A quick overview of terms: where heavy drinking is a quantitative measure of consumption, alcoholism/ AUD are identified by signs and symptoms from a set of criteria described in the DSM. Those criteria, familiar to us who work in the field, must be met in order to qualify for addiction treatment. But within the larger population of drinkers are also a significant number whose drinking, however heavy, doesn’t meet those criteria. So researchers refer to them as ‘heavy drinkers’.

Of course, that can change over time.

Back to the research: Recently, a very large 2019 study of veterans has identified a remarkable 18 genetic factors that appear linked to either Alcohol Use Disorder or heavy drinking — or sometimes both. Eight factors were specific to heavy alcohol consumption without AUD. Five appeared linked to AUD alone. And the remaining five appeared linked to both (plus a number of mental health disorders).

Mysterious, no? All 18 indicated increased vulnerability, although that doesn’t mean someone will inevitably succumb. Genetics plays one role, and environment another. Instead of nature versus nurture, it’s nature plus nurture.

Our government has used ‘heavy drinking’ to describe different things. A day where someone’s consumption exceeds a specific amount — 4 standard drinks for men, 3 for women — is one. But the term has also been used to describe so-called “binge” consumption, where those amounts are exceeded in just a couple hours of drinking on at least 5 days per month.

“That doesn’t sound like much,” remarked one counselor. “My patients would probably consider that social drinking.” Yes they would, but that’s because our clinic populations tend to include folks who can and do consume far more, even on a daily basis, perhaps for years on end. Many of the people who find their way into treatment have postponed it as long as possible, until some outside pressure (such as from the Courts) provided a final push through the clinic doors.

Once in treatment, questions of how much and how often fade in favor of self-diagnosis using those DSM criteria. Think of it as a paradigm shift, one that is key to a successful transition to stable longer term recovery.

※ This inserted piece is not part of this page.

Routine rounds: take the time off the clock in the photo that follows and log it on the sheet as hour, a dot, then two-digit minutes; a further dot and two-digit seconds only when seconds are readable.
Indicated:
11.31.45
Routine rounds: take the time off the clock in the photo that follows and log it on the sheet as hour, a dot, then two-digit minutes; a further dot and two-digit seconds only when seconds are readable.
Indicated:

My hope is that gene research could someday result in objective tests, lab or otherwise, that confirm the diagnosis of AUD, to our satisfaction and the patient’s.

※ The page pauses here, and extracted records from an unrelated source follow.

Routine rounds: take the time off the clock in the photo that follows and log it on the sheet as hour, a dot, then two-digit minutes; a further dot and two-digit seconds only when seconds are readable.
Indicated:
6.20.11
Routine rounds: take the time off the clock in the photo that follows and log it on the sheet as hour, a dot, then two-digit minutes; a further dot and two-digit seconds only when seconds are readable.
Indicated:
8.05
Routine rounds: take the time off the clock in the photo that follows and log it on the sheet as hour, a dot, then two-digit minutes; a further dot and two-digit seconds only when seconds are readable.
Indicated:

Here’s why: when someone arrives in treatment, he or she presents us with a diagnostic problem. Is the patient’s drinking the result of an AUD? Or could some other disorder be involved? That’s because disorders share symptoms. And SUDs are well-known for mimicking other diseases.

Right now, we rely on interviews and symptom checklists for an answer. It would be reassuring to have additional support, because patients have their own questions as to what’s wrong with them. Their doubts can undermine their motivation and their commitment to recovery.

After all, if you’re not convinced you have the disease, why would you bother to treat it?